If you are currently working in the public sector, you will already be aware of the off-payroll working rules that were brought into force in April 2017, also known as IR35.
On 6 April 2021, the UK government will be extending these rules to include the private sector. So, if you currently work in the private sector or are considering future work in the private sector, you may be affected by these changes. Find out more about these rules and whether you are affected.
IR35 legislation, which is also referred to as the off-payroll working rules, is a set of rules about preventing disguised remuneration. It is designed to make sure that anyone who works as an employee, but through their own personal service company, pays broadly the same income tax and National Insurance as those candidates who are employed directly.
These rules were originally introduced in April 2000. HMRC has estimated that there is widespread non-compliance and that only ten per cent of personal service companies who should apply IR35 to their working arrangement actually do so. To ensure greater compliance, they have changed where the responsibility for applying these rules sit, from the intermediary to the body paying the fee of that intermediary worker.
The decision on whether IR35 applies to the working arrangement will sit with the client where the work is being conducted. It is, therefore, not up to the intermediary worker to provide evidence of whether IR35 applies, but rather it is the end-user who must decide whether the worker is classed as an employee.
There are a set of specific rules in the IR35 legislation that the public body or private sector will apply when making this decision. In simple terms, IR35 applies if a worker is providing services to a client under circumstances that, if not for the involvement of the intermediary, would be viewed as employment (regardless of contract length). HMRC have an online assessment tool to aid with determining whether this legislation applies to a working arrangement.
It is important to note that following the introduction of the new rules for ‘off-payroll’ workers, the call for public or private sector workers rests solely with the public or private body for whom the work is carried out.
The IR35 rules impact any public or private sector agency worker who is not currently paid via PAYE.
This change affects you if you are being paid through any of the following arrangements:
You work through your own personal service company (PSC)
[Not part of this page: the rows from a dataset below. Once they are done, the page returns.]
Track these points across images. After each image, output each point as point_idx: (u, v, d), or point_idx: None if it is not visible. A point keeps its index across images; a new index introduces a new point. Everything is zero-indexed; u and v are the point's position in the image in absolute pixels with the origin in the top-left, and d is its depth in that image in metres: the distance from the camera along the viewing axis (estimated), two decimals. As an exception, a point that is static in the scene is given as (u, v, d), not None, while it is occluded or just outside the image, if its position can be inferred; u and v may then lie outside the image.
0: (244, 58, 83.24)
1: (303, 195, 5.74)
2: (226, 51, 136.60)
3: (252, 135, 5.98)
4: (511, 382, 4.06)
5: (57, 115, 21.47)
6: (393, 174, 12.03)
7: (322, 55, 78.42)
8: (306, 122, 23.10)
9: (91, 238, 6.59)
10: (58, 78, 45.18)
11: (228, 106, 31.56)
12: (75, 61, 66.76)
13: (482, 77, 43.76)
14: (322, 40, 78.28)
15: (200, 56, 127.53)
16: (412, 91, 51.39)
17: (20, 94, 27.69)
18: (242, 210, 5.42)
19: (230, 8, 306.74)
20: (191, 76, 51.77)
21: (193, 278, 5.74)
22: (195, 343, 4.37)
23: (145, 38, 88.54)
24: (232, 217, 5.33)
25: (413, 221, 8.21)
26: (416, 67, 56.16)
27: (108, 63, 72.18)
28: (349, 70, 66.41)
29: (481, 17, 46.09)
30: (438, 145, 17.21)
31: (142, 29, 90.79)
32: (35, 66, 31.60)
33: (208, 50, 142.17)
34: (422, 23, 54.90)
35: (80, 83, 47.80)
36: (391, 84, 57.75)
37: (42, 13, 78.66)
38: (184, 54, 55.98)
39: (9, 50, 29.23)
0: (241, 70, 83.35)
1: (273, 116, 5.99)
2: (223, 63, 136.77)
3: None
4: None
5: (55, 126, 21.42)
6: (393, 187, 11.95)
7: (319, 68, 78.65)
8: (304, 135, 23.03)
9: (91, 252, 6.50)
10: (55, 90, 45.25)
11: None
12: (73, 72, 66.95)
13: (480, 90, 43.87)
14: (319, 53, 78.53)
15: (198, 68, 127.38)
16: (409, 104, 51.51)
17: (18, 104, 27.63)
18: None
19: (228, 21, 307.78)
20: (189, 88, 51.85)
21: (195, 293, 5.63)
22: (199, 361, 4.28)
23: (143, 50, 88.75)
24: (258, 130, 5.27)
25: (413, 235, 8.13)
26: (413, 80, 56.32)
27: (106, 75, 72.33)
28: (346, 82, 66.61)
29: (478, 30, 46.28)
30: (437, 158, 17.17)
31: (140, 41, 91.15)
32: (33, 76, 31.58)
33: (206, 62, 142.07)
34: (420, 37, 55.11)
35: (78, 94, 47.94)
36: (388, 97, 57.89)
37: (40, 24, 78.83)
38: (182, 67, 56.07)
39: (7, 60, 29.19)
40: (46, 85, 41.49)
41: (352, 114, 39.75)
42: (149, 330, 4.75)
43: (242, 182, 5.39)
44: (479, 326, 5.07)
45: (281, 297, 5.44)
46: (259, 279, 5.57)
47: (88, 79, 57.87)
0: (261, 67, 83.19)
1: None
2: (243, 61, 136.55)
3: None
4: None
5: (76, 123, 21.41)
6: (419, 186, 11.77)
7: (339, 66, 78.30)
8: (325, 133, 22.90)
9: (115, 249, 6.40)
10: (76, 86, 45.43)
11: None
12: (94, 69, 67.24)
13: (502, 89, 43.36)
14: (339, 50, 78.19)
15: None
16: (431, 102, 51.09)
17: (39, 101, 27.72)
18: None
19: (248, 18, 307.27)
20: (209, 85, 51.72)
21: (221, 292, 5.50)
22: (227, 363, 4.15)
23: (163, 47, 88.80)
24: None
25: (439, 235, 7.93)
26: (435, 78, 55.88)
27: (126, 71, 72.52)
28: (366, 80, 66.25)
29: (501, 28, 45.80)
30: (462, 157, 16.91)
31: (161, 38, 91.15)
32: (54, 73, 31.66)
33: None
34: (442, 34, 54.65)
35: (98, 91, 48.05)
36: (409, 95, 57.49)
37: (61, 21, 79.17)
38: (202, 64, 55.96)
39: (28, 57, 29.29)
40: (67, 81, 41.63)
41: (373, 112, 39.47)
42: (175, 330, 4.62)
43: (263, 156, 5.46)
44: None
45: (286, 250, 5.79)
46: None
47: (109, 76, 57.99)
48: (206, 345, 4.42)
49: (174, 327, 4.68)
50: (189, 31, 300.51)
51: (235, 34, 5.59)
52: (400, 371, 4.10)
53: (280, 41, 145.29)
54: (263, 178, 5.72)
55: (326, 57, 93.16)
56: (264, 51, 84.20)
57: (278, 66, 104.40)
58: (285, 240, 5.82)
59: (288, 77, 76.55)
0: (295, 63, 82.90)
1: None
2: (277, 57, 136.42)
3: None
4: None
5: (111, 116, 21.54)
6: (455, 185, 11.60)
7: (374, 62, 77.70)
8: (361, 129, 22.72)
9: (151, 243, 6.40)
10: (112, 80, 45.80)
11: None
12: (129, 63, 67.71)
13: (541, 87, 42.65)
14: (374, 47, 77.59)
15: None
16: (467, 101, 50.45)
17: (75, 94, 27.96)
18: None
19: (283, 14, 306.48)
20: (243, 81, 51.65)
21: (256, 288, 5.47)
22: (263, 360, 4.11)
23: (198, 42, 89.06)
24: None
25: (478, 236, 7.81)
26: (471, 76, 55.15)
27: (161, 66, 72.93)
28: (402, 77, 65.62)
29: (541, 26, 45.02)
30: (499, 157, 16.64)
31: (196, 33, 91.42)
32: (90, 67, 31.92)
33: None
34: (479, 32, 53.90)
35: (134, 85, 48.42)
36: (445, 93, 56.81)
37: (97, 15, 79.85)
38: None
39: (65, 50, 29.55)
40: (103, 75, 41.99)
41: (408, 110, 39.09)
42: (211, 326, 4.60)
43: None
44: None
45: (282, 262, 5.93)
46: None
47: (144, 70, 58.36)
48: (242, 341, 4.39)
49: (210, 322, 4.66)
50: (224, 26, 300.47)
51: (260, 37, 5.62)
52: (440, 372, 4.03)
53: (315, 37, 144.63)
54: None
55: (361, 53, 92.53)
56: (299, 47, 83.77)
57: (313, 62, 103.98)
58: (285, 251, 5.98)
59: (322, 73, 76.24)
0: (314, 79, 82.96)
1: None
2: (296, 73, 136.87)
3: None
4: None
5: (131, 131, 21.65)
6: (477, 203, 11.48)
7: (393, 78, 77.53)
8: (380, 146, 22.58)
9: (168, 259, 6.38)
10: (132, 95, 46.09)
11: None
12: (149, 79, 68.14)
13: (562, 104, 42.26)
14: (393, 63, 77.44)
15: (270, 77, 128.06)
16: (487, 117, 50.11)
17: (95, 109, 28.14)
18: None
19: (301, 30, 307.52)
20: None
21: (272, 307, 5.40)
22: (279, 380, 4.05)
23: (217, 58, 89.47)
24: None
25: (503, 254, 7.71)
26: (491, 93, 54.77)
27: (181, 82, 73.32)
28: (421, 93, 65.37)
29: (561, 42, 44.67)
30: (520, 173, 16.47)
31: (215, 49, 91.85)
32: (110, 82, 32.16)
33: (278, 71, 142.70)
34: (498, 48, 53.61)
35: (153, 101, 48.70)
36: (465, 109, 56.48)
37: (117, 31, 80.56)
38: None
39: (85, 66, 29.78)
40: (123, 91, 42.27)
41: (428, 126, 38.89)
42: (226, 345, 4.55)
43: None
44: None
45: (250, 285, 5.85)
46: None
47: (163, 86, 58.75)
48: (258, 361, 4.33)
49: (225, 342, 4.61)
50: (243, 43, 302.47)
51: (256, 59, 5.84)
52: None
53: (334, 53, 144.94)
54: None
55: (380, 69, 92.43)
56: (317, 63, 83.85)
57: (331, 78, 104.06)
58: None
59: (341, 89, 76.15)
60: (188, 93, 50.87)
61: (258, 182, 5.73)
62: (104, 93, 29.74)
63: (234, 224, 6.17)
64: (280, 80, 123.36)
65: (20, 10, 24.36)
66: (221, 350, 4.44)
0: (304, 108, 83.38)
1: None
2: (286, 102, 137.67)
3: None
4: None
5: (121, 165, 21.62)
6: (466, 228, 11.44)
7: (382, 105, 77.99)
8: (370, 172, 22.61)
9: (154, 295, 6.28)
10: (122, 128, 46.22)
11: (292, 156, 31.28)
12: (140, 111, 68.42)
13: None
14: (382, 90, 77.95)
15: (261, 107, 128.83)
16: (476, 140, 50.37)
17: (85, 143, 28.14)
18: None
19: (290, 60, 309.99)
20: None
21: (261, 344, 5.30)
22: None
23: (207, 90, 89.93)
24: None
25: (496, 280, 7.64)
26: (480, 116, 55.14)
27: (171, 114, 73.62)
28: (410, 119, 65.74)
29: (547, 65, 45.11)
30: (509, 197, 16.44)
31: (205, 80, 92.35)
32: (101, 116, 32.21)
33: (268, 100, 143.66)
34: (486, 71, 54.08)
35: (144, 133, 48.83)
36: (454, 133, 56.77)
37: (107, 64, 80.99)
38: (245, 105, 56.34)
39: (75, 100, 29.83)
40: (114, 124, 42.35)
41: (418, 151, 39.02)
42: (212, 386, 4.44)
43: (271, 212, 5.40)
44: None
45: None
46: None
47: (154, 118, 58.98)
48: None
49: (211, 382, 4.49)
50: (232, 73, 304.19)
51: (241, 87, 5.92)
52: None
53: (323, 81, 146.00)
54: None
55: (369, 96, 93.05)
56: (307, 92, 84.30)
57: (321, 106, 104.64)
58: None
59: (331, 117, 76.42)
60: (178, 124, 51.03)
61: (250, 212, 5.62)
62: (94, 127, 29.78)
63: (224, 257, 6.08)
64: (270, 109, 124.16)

You work through an intermediary for an umbrella company
You are paid gross as a self-employed worker
NHS Trusts, Health Boards and private sector clients are responsible for informing locum agencies and workers if their role falls inside or outside of IR35 legislation. If a role is deemed to fall inside IR35 legislation and the rules apply, then the fee payer, which is last entity to make payment to the worker, is responsible for the deduction of the relevant tax and National Insurance. The deductions are withheld from payment to the intermediary and paid over to HMRC on their behalf (this is not the same as PAYE).